The offering is expected to close on August 4, 2016 and the Company’s total net proceeds from the offering, after deducting the placement agent’s fee and other estimated offering expenses, are expected to be approximately $29.7 million. The Company intends to use the net proceeds from the offering to pay down debt, invest in additional net leased real properties in accordance with the Company’s investment objectives and to pay real estate acquisition expenses, to make or invest in mortgage loans in accordance the Company’s investment objectives and for other general corporate purposes.

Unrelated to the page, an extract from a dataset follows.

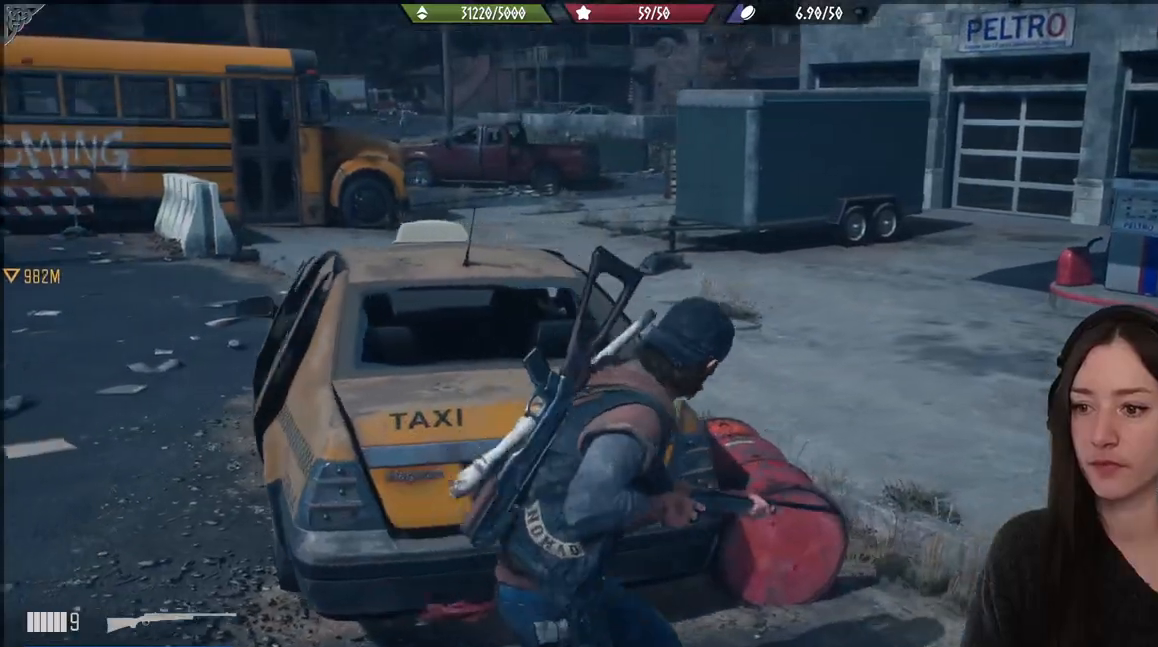
{"buttons": [], "left_stick": "up", "right_stick": "left", "events": [[383, "right_stick", "left"]]}
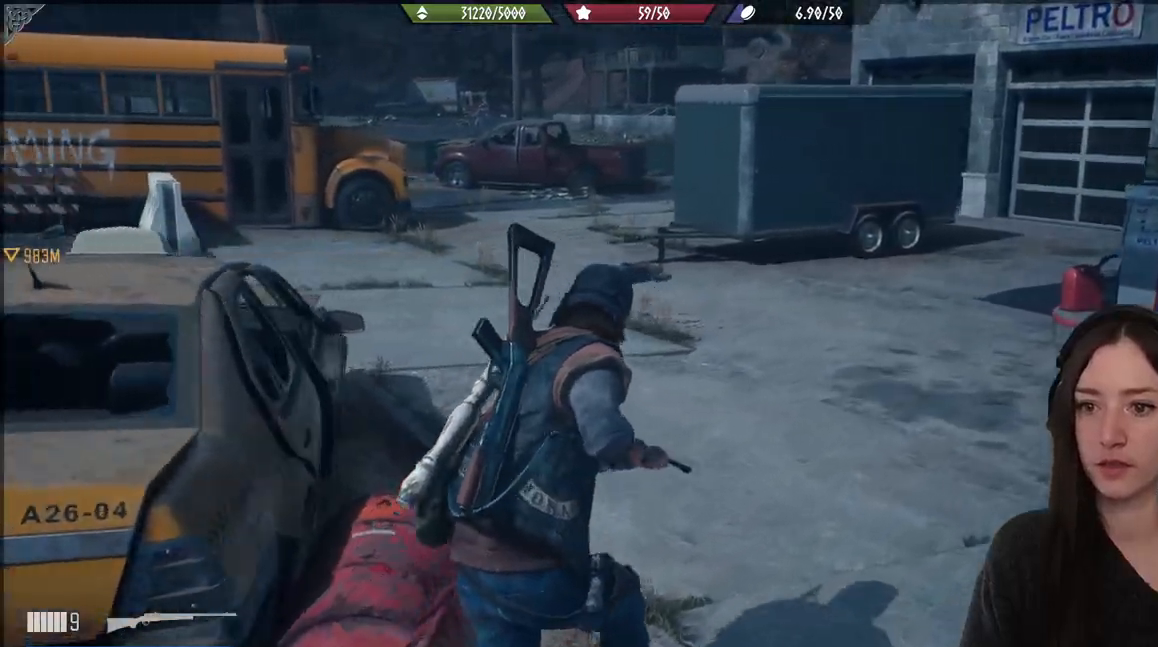
{"buttons": [], "left_stick": "up", "right_stick": "center", "events": [[283, "right_stick", "center"]]}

1,267,968 shares of Series D Preferred Stock were outstanding prior to this offering and 2,497,968 shares of Series D Preferred Stock will be outstanding following the offering. The shares of Series D Preferred Stock were offered and sold pursuant to the Company’s prospectus supplement dated August 1, 2016 (the “Prospectus Supplement”), which supplements the Company’s prospectus filed with the Securities and Exchange Commission (the “SEC”) pursuant to the Company’s Registration Statement on Form S-3 (File No. 333-208953), filed with the SEC on January 11, 2016, and declared effective on February 1, 2016 (the “Registration Statement”). The Series D Preferred Stock ranks on parity with the Company’s outstanding 7.75% Series A Cumulative Redeemable Preferred Stock, 7.50% Series B Cumulative Redeemable Preferred Stock and 7.125% Series C Preferred Stock with respect to dividend rights and rights upon liquidation, dissolution or winding up. The Series D Preferred Stock is described in the Company’s Registration Statement and the Prospectus Supplement.

The foregoing summaries of the terms of the purchase agreements and placement agent agreement are only a brief description of certain terms therein, do not purport to be a complete description of the rights and obligations of the parties thereunder, and are qualified in their entirety by such documents attached hereto. A copy of the form of purchase agreement is attached hereto as Exhibit 10.1 and is incorporated by reference herein. A copy of the placement agent agreement is attached hereto as Exhibit 1.1 and is incorporated by reference herein.

Item 9.01 Financial Statements and Exhibits.

 

(d) Exhibits.

 

  1.1

   Placement Agent Agreement dated August 1, 2016 by and between Gladstone Commercial Corporation and CSCA Capital Advisors, LLC.

  5.1

   Opinion of Venable LLP.

  8.1

   Tax Opinion of Bass, Berry & Sims, PLC.

10.1

   Form of Purchase Agreement.

23.1

   Consent of Venable LLP (included in Exhibit 5.1).

23.2

   Consent of Bass, Berry & Sims, PLC (included in Exhibit 8.1).


SIGNATURES

Pursuant to the requirements of the Securities Exchange Act of 1934, as amended, the registrant has duly caused this report to be signed on its behalf by the undersigned hereunto duly authorized.

 

  Gladstone Commercial Corporation
August 2, 2016   By:  

/s/ Danielle Jones

    Danielle Jones
    Chief Financial Officer


INDEX TO EXHIBITS

 

Exhibit
No.

  

Description

  1.1    Placement Agent Agreement dated August 1, 2016 by and between Gladstone Commercial Corporation and CSCA Capital Advisors, LLC.
  5.1    Opinion of Venable LLP.
  8.1    Tax Opinion of Bass, Berry & Sims, PLC.
10.1    Form of Purchase Agreement.
23.1    Consent of Venable LLP (included in Exhibit 5.1).
23.2    Consent of Bass, Berry & Sims, PLC (included in Exhibit 8.1).